At each Summer Olympics, female gymnasts are celebrated, just as female ice skaters are celebrated at each Winter Games. Good on 'em for that, and good on the thousands of other women who compete as well…4,862 of them this time around, in fact.

But during this year commemorating the 40th anniversary of the passage of Title IX, the legislation that helped launch an explosion in the participation of girls and women in sports in the U.S., there are other, less happy developments to note.

This week, Sports Illustrated's Grant Wahl found that most of the members of the U.S. Women's soccer team would like to play next in Germany, Sweden or France. That's because their alternative is a semi-pro league in the U.S., where the first pro league failed in 2003, and the second tanked after the 2011 season, each after only three years of operation.

◆ ◆ ◆ ◆

■ **Work item A**:
Which countries are named in the passage on women's sports?
■ **Work item B**:
Do statements (i), (ii) and (iii) agree with the passage on women's sports? For each, answer yes or no and quote the deciding words.
(i) The first U.S. pro league for women's soccer failed in 2003.
(ii) This year marks the 50th anniversary of the passage of Title IX.
(iii) 4,862 women are competing at these Games.
■ **Work item C**:
Carry on the passage on women's sports from where it stops.

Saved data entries
◆ ◆ ◆ ◆

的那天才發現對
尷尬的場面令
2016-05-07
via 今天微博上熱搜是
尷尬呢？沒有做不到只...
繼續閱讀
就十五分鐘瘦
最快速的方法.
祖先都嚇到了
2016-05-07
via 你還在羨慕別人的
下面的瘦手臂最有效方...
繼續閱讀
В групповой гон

◆ ◆ ◆ ◆

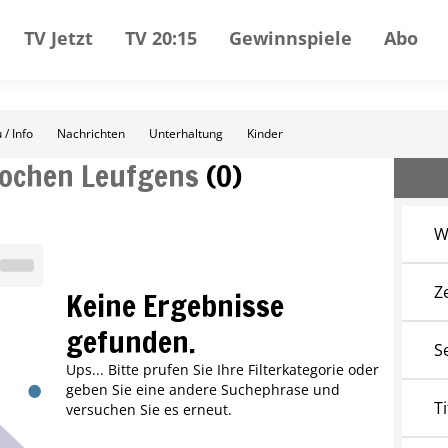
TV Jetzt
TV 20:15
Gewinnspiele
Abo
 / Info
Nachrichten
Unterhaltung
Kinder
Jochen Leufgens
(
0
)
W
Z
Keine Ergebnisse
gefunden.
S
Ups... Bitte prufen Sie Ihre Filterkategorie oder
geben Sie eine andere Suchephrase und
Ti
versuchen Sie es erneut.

◆ ◆ ◆ ◆

■ **Task answer A**:
Germany, Sweden, France, the U.S.

■ **Task answer B**:
(i) Yes: "the first pro league failed in 2003"
(ii) No: "the 40th anniversary of the passage of Title IX"
(iii) Yes: "4,862 of them this time around"

■ **Task answer C**:
In other news regarding female Olympians, Saudi Arabia sent two women to the Games. This was a first for that nation, in which women are forbidden to drive and required to get permission from a male relative before they can travel abroad or marry.  Wojdan Ali Seraj Abdulrahim Shahrkhani, who competed in judo, said, "I am happy to be at the Olympics. Hopefully this is the beginning of a new era."

She is entitled to her optimism, but the editor-in-chief of the Saudi Arabian daily newspaper Okaz indicated that perhaps Shahrkhani shouldn't get her hopes up. "She will definitely face difficulties at home," Hashem Abdo Hashem told the Associated Press. "The society will look at her negatively."

Unhappily, and often unfairly, that's the fate bound to befall some number of the athletes who've failed to live up to expectations at the Games. It's another, sadder matter to be "looked at negatively" for showing up.

This segment aired on August 4, 2012.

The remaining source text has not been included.